Иногда танца не требовалось — хватало только истовой молитвы — и Елена сама поражалась этой странной силе, которая вдруг в миг утихомиривала Анастасию Савельевну — взбесившуюся и впадавшую в истерики каждый день раз тридцать без всяких поводов. И эта странная внутренняя свечная оранжевая подсветка, все время в Елене, с крещения, присутствовавшая, в некоторые моменты зримо на Анастасию Савельевну действовала — чаще раздражала, иногда пугала, и всегда интриговала.

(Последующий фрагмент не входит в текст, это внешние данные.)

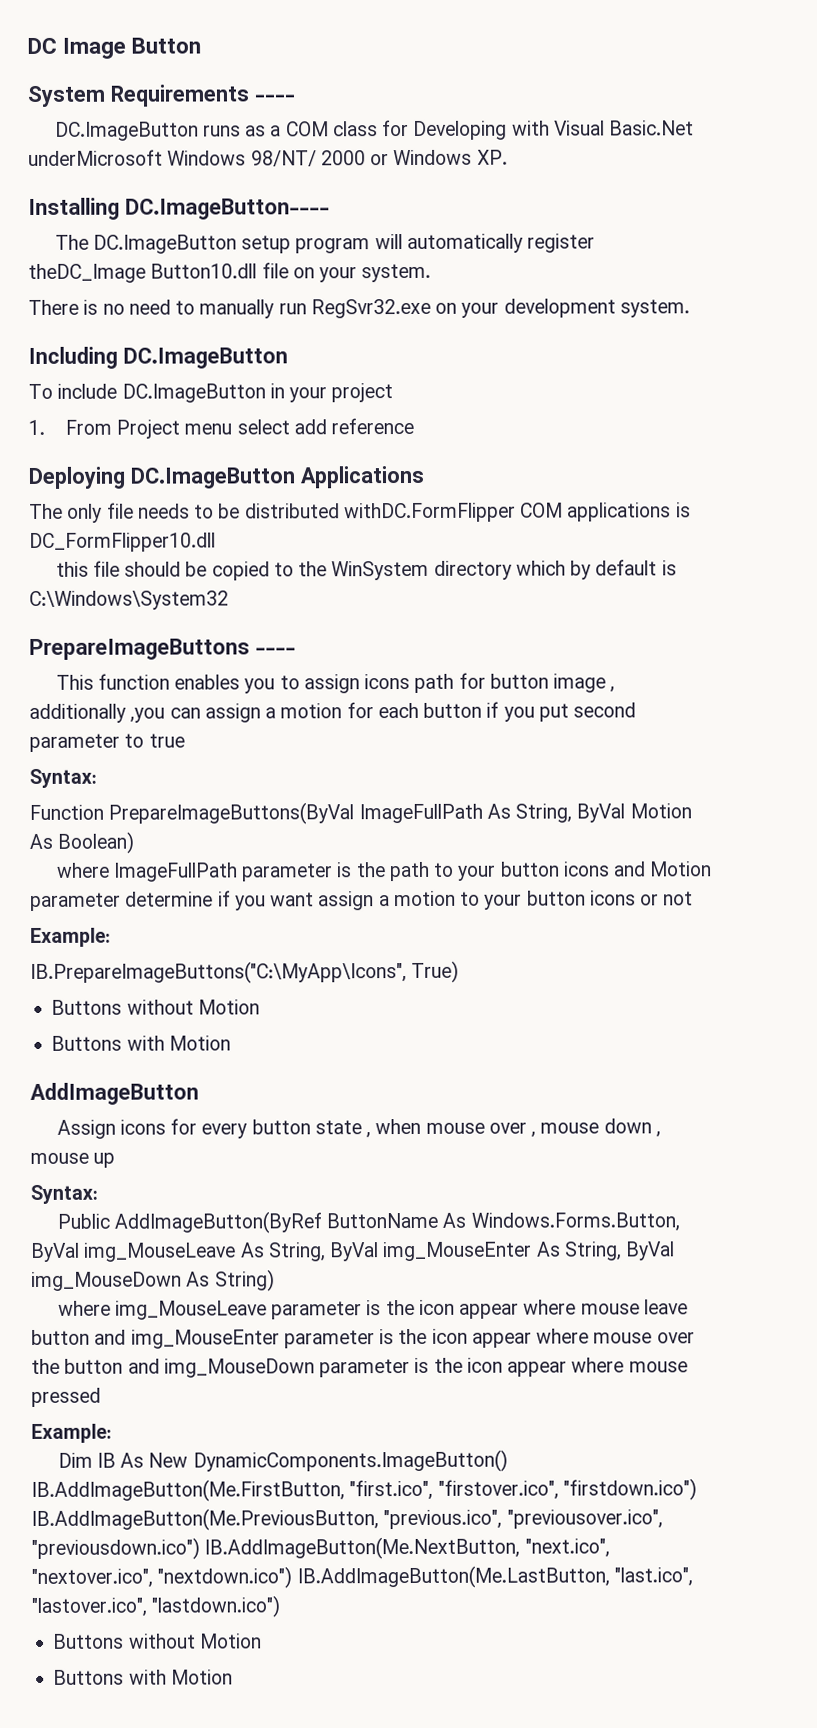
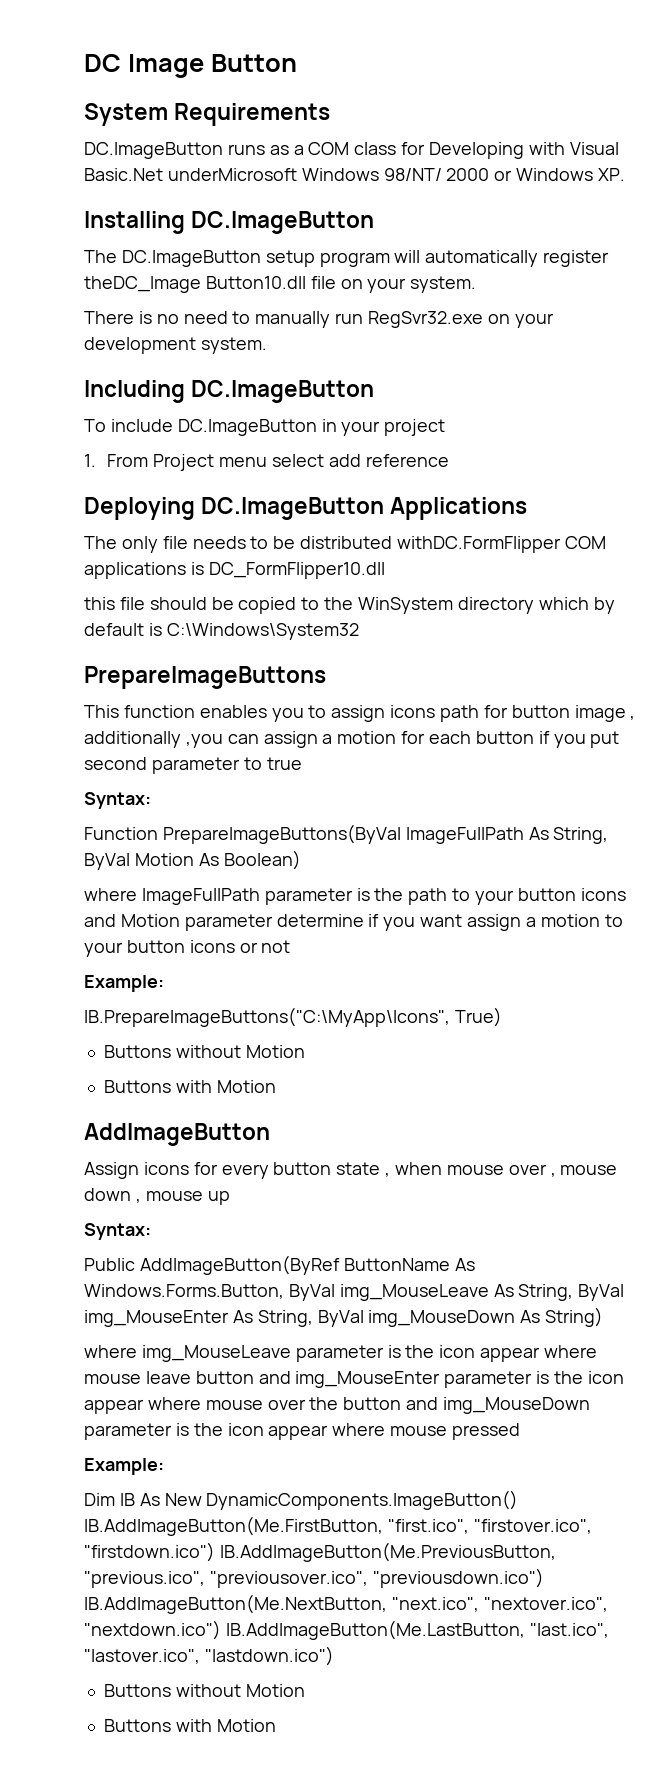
[253,94,296,102] ---- -> (331, 114) none
[124,198,330,220] DC.ImageButton---- -> [191,211,375,234] DC.ImageButton
[254,647,296,655] ---- -> (326, 677) none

И хотя переступить порог церкви Анастасия Савельевна до сих пор панически истошно почему-то боялась (отговариваясь тем, что «с богомольцами юродивыми» ей «нечего вместе делать»), тем не менее, в воскресенье рано-рано утром, когда рассвета за окном еще и не мелькало, зная, что Елена уже не спит, и готовится вот-вот вставать и ехать на Нежданову, на причастие, Анастасия Савельевна, притянутая ощущением чуда, заглядывала к Елене в комнату.
— Ну что, молишься, небось, лежишь, юродивая?! — раздраженным голосом, с вызовом, спрашивала Анастасия Савельевна — заходила и в темноте боязливо присаживалась рядышком на стул.
Елена молча, улыбаясь, выжидала — чувствуя, что на самом-то деле Анастасии Савельевне уже просто до безумия любопытно расспросить ее и Боге, и о церкви.
И Анастасия Савельевна заговаривала — но как-то боком, боязливо, на своем бытовом языке, переводя все мысли о вечности на странный язык обрывочных образов и попыток как-то осмыслить все странное и страшное, и прекрасное, что было в ее, Анастасии-Савельевниной, жизни — все, что ее пугало, и радовало, все что она понять и принять не могла — и ответы на что нигде, кроме как за гранью видимой жизни, найти было невозможно.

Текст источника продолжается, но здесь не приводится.